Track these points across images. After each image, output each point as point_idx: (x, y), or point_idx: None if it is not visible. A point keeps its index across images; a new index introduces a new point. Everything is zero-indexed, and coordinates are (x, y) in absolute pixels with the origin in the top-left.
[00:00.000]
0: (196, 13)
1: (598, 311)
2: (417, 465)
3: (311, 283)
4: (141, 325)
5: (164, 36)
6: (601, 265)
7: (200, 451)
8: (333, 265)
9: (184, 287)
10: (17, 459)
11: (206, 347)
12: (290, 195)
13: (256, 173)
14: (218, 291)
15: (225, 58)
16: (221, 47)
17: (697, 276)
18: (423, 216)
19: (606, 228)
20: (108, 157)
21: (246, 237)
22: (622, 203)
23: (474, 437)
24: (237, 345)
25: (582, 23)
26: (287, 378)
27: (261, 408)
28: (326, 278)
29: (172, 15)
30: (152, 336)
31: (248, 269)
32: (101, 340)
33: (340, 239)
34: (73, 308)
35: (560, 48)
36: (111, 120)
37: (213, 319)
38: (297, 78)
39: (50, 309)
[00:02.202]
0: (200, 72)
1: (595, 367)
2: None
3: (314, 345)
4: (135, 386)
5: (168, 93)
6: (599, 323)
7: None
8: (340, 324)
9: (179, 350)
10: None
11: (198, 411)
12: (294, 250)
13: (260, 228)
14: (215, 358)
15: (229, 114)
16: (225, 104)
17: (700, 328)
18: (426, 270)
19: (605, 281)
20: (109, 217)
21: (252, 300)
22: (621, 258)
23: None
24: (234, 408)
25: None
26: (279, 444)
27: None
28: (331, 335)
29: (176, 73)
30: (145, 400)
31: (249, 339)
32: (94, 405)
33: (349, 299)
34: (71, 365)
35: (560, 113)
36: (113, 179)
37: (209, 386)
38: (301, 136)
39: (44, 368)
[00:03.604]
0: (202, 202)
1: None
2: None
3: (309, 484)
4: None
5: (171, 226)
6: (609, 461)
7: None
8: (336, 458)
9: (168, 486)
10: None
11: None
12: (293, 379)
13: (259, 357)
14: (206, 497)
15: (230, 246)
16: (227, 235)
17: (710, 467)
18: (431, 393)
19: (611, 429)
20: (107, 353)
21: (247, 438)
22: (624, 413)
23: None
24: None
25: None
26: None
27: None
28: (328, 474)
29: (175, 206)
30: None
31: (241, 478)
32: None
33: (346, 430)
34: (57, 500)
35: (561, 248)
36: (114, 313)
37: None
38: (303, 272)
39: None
---
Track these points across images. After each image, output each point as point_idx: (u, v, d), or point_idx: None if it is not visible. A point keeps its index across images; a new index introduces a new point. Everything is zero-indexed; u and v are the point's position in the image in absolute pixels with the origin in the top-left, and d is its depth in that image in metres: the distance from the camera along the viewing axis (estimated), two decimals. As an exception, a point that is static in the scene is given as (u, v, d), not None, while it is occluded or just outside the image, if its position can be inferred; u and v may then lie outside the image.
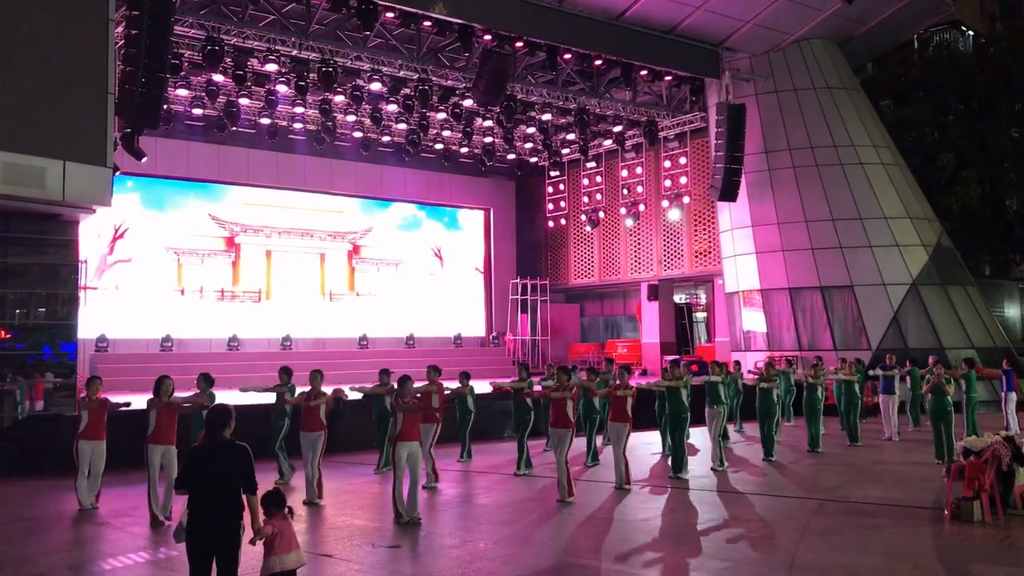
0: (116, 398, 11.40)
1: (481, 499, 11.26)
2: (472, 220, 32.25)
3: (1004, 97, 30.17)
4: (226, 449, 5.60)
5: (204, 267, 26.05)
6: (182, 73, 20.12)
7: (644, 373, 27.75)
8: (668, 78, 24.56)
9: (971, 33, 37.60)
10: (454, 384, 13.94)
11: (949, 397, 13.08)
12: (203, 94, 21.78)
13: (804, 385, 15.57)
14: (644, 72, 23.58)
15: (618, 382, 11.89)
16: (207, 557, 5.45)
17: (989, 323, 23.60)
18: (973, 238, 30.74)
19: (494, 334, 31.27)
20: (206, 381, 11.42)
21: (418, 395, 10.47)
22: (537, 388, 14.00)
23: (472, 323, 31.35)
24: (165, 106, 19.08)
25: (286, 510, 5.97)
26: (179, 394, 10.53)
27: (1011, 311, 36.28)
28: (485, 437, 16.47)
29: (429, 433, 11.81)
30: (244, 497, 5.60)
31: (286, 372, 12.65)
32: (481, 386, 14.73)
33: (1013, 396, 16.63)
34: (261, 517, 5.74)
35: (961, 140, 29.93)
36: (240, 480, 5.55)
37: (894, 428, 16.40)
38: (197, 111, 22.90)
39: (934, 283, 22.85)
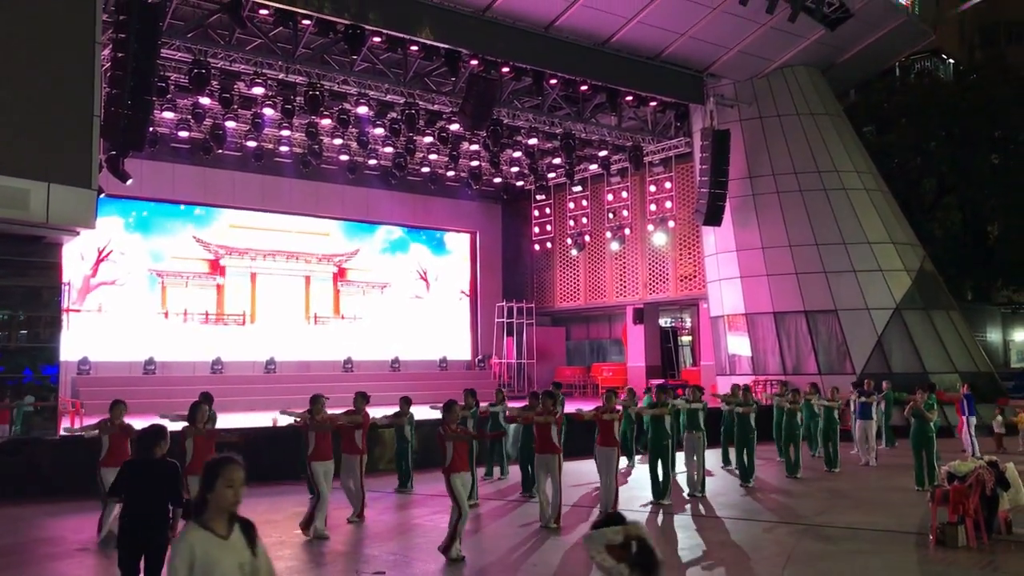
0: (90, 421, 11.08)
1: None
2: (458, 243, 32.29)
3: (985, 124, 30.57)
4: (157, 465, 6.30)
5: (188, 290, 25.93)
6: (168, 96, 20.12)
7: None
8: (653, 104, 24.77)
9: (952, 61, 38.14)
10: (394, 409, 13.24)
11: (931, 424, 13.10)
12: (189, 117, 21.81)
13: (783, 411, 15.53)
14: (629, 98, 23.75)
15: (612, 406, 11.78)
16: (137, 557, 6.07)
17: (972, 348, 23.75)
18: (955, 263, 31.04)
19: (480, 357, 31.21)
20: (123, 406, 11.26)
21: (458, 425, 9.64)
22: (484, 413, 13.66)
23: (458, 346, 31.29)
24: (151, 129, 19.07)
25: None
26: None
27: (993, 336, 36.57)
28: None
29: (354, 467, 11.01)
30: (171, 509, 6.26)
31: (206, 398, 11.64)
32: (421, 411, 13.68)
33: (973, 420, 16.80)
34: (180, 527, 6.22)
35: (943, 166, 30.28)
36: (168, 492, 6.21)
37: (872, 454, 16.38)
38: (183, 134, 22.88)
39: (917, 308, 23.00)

## ABOUT THIS EXERCISE
The lines above from the one with "in the top-left." through the one with "11: (206, 347)" are to be duplicated exactly, ends included, with nothing added.

## ANSWER TO THIS PROBLEM
Track these points across images. After each image, output each point as point_idx: (x, y), or point_idx: None if it is not visible. A point keeps its index across images; a new index introduces a new point. Everything is zero-indexed, and coordinates are (x, y) in absolute pixels with the origin in the top-left.
[00:00.000]
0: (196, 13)
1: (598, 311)
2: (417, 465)
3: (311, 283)
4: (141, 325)
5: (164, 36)
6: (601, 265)
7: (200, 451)
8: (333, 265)
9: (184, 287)
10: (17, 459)
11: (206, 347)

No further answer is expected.